◆ EXERCISE 1: In the passage on spatial model estimation, which coefficients are penalized in the initial step of the suggested two-step implementation?
◆ EXERCISE 2: Write a continuation of the passage on spatial model estimation, beginning after its final sentence.

◆ PROVIDED PASSAGE:
--- START ---
In the present setting some caution should be exercised in applying the estimation step. Note that in conditionally parametric models, there is a certain trade-off between variables and spatial dependence. The spatial dependence structure could approximate the effect of missing variables, provided these are spatially correlated. Therefore simultaneously shrinking the coefficients of both variables and spatial lags will be a manifestation of this trade-off. Whenever the model contains such related terms in both the spatial part (i.e., spatial weighting matrices) and in the regression part (variables the effect of which could be approximated by these spatial weighting matrices) simultaneous shrinkage is undesirable. The danger here is that one can spuriously exclude important variables and approximate their effect by additional spatial terms. Note however that if we assume that the regression part is given, this trade-off will disappear. Ideally one would want to eliminate this trade-off. In order to avoid the impact of the approximation on this trade-off we suggest a two-step implementation of the estimation step. In the initial step only the spatial lag coefficients are penalised, while in the following final step all coefficients are penalised. In this way the initial step should select the appropriate spatial dependence structure, while the final step would perform final variable selection. Hence the initial step makes structural inference about the spatial part conditional on the regression part of the model. If the screening step has produced a model that is reasonably close to the true one, then the proposed approach should be able to discover the true underlying structure. Alternatively one may wish to implement an iterative estimation in which the estimator alternates between steps in which only the spatial structure is penalised and steps with only the regression part are penalised until convergence (defined in terms of obtaining a stable structure in that no more terms are eliminated). Such steps can be viewed as conditioning one part (spatial or regression) of the model on the other hence avoiding the trade-off. The latter approach would however be computationally more expensive.
--- END ---
◆ SUPPLIED DATA:
--- START ---
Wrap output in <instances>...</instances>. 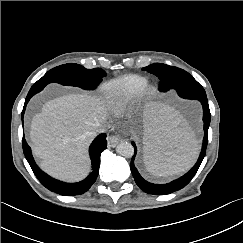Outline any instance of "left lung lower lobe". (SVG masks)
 Returning a JSON list of instances; mask_svg holds the SVG:
<instances>
[{"mask_svg": "<svg viewBox=\"0 0 243 243\" xmlns=\"http://www.w3.org/2000/svg\"><path fill=\"white\" fill-rule=\"evenodd\" d=\"M177 93L180 97L185 98V99L199 100L203 106L204 138H203L202 150H201L200 156H199L196 164L185 175H183L182 177H180L170 183H167V184H153V183H149L146 180H144L141 177V175L139 174V172L137 171V169L134 165V158L136 155L137 148H136L135 143L132 142V145L134 146V149H135V153L131 160V165H130L131 172L133 174L136 184L143 191H145L149 194L166 195V194H170L172 192H175V191L180 190L183 187H185L196 174V172L199 169L201 162L205 156V153H206V148H207V143H208V128L210 125L211 114H210L208 100H207L205 90L199 84V85H195L192 87L180 89L177 91Z\"/></svg>", "mask_w": 243, "mask_h": 243, "instance_id": "1", "label": "left lung lower lobe"}]
</instances>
--- END ---
◆ TASK RESULT 1: Only the spatial lag coefficients are penalized in the initial step.

◆ TASK RESULT 2:
Another issue is the highly correlated design of the spatial quantile regression model, when there are large number of potential spatial weighting matrices. Since in principle the variable selection methods rely upon marginal correlations, they could fail to perform in such highly correlated designs. For the mean regression model recent contributions by Wang [38] and Cho and Fryzlewicz [39] have suggested alternative methods that overcome such a reliance on marginal correlations and hence are applicable to highly correlated designs. It is however unclear how such methods can be extended to the quantile regression case. The two-step approach adopted in this paper conditions selection for the spatial and hedonic variables on the other part of the model and hence reduces this trade-off. Such an approach is justified if the regression part of the model is correctly specified, but could be suboptimal if this is not the case. This is of course an area that deserves further investigation.

7. Results

We implement the proposed estimator for the 0.1 to 0.9 quantiles with a step of 0.1 (i.e., 9 different quantile regressions). Table 2 presents comparative computational time details for the different procedures. All these are calculated from the first of the considered quantiles (i.e., the 0.1th one) and are given as a guidance only since the actual computational time could vary according to the nature of the optimisation problem that can change over different quantiles. All computations are undertaken using the statistical programming language R [40] on Intel Core2 2.13 GHz processor with 2 Gb RAM, not using any parallel computation. Parallelising some of the more computationally demanding tasks and/or using compiled code could considerably reduce the computational time. Furthermore it cannot be claimed that the actual implementation of these procedure is optimised in terms of computational time.

tab2
Table 2: Typical computational details for different procedures.

The instrumentation step is the most time-consuming task. In our implementation it takes over 30 minutes for 1850 spatial weighting matrices. In many empirical problems one would probably consider much smaller number of alternative spatially weighting matrices. Furthermore most of the time in this step is spent on creating the spatially weighted dependent and independent variables, rather than fitting the actual quantile regressions.

The actual boosting procedure requires running the boosting algorithm for a large number of iterations and then calculating a stopping criterion to decide upon the estimated structure. The boosting algorithm is very efficient computationally. The stopping criterion calculation however takes considerable time. Efficient parallel implementations for the latter exist, and these can considerably reduce the computation time.

The time needed to calculate the stopping criterion is directly proportional to the number of boosting steps (which is effectively the number of alternative “models” for which it is calculated). Since in this case at all considered quantiles we need at least three times less iterations than the 5,000 used here, practical implementation would have taken 6-7 minutes rather than 18 as reported in Table 2.

We apply the stability selection to the already reduced (in the instrumentation step) dataset. Yet again this is relatively time-consuming procedure, but it can be parallelised for further computational gains.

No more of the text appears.